If you’re like most people, your parents probably advised you that to always keep your gas tank at least ½ full in winter. On those days when the needle on the gauge drops low but you’re too tired to stop at the gas station, you may have wondered if it’s true. Unlike the myth that you need to warm up your car in winter…
Turns Out This One’s True!
In winter especially, you should try to keep that gas tank topped up, or at least half full. If your car runs on diesel fuel it’s particularly important.
The Problem is Condensation
Condensation occurs when colder water vapour comes into contact with a warmer surface. You can see this in action on your car windows on any frosty morning.
This can happen in your gas tank, because there’s air in any space in your gas tank not occupied by gasoline. Gasoline is relatively slow to warm up, and will help keep the air cool.
Just like drops of water forming on the side of a cold glass, drops of water can form on the inside walls of your gas tank, where they eventually slide down.
What Happens When there’s Water in Your Gas Tank?
Because gasoline and water don’t mix well, and water is heavier than gas, those beads of water that drop into your gasoline sink to the bottom. From there, they can:
- Be drawn into the engine and lead to corrosion.
- Lead to corrosion in the gas tank if it’s made of steel (many are plastic these days).
- If it’s cold enough, they can freeze in the fuel lines and prevent gasoline from reaching the engine. Your car could refuse to start or stall out.
You need a certain volume of air for the condensation to become a problem, so habitually running in the red can lead to more serious problems.
Other Reasons to Keep the Tank Half Full
There is also a safety reason: keeping your tank topped up means you have plenty of gasoline to help warm your car in case you get stranded by the side of the road. Hopefully you have a well-stocked car emergency kit that can help you stay safe too.
Mechanically, there’s another benefit to keeping the tank nice and full: a steady stream of gasoline helps keep your air pump cool. Water or ice particles will interfere with that, potentially leading to damage that can be expensive to repair.
But Someone Online Says it isn’t True
I’ll admit, this is a hotly debated topic online, and I’ve also read forum posts and blog articles from people who say they always let their gas level fall and they’ve never had a problem.

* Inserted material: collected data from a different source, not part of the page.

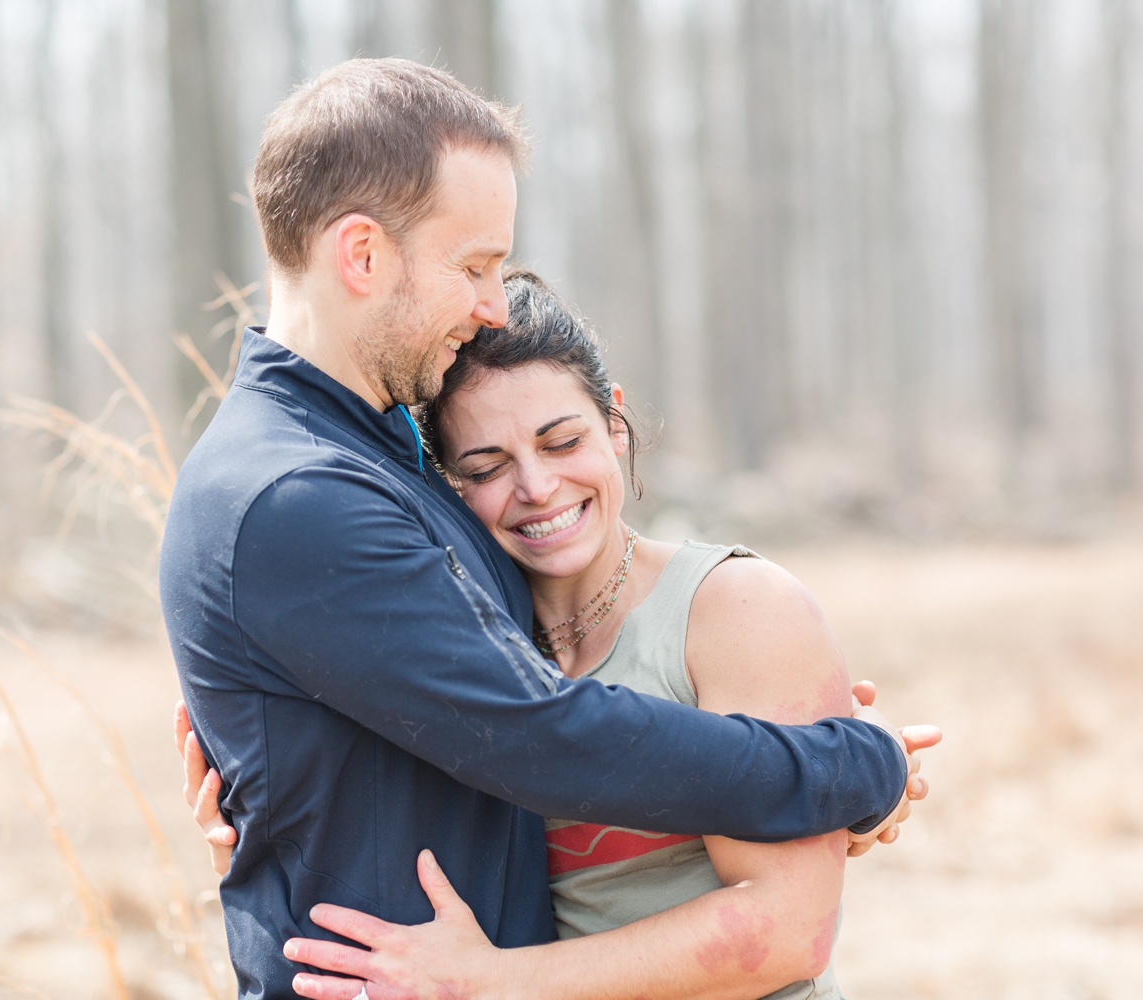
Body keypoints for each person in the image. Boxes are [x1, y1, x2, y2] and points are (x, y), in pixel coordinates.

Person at [160, 57, 932, 1000]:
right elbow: (545, 734)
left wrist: (773, 731)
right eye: (475, 264)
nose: (494, 302)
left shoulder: (377, 452)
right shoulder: (297, 492)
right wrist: (845, 765)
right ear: (361, 255)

And those people aren’t lying – but you have to look at their location. Many of these people are posting from the southern half of the US, or even the northern half where their winters aren’t as cold as ours. Most Canadian vehicle manuals will actually recommend it.
Yes, it’s also true that modern cars are designed differently, and that modern fuel injection systems don’t have low pressure areas or potential gaps where air con collect. But neither of those things prevent water from condensing in the gas tank in the first place.
What About Ethanol?
It’s true, Canadian law says there needs to be at least 5% ethanol in our gasoline, and ethanol is like antifreeze in that it freezes at a much lower temperature. While ethanol can help, it can’t stop condensation from happening, or prevent it from reaching your fuel lines.
Keep Your Tank as Full as Possible
No matter what time of year it is, try and keep your gas tank as full as possible. When you refill, choose a gas station with a lot of customers. The steady stream of customers means it’s more likely that the station is refilling its massive storage tank more often too. Don’t forget to close up the gas cap tightly when you’re done.
For this reason, it’s not advisable to store gasoline for longer than a few months, and if you have any kind of outboard motor, it should be drained for storage.